Figure 6. Evaluation of ANXA10 protein expression in primary OSCCs.

Representative IHC results for ANXA10 protein in normal oral tissue (A, B) and primary OSCC (C, D) (A, C) Original magnification, ×100. Scale bars, 50 μm. (B, D) Original magnification, ×400. Scale bars, 10 μm).

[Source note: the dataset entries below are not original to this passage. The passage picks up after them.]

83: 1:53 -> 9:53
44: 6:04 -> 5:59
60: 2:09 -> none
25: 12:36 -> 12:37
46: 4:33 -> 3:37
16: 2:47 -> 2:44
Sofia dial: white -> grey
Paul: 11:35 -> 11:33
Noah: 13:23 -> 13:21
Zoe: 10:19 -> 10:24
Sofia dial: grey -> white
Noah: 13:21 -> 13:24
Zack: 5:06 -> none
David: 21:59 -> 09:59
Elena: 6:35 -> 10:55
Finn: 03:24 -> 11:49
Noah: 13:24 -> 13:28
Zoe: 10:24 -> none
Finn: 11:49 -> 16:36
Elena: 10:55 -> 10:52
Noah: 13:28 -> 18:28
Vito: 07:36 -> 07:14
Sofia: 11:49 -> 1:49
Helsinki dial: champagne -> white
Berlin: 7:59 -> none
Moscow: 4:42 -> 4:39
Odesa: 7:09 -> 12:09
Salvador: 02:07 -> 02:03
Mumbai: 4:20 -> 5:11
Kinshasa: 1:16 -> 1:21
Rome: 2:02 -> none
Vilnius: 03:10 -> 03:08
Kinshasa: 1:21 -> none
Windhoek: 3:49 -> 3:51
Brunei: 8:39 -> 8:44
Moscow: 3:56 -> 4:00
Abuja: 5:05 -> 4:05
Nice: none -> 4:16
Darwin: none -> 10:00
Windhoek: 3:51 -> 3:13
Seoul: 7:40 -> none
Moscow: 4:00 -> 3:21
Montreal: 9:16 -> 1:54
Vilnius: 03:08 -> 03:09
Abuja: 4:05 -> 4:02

Strong ANXA10 immunoreactivity is detected in primary OSCCs; normal oral tissues show almost negative immunostaining. (E) The state of ANXA10 protein expression in primary OSCCs (n = 100) and the normal counterparts. The ANXA10 IHC scores are calculated as follows: IHC score  = 1× (number of weakly stained cells in the field) +2× (number of moderately stained cells in the field) +3× (number of intensely stained cells in the field). The ANXA10 IHC scores for normal oral tissues and OSCCs ranged from 27.5 to 132.4 (median, 93.5) and 60.5 to 230.4 (median, 150.6), respectively. ANXA10 protein expression levels in OSCCs are significantly (*p<0.001, Mann-Whitney's U test) higher than in normal oral tissues.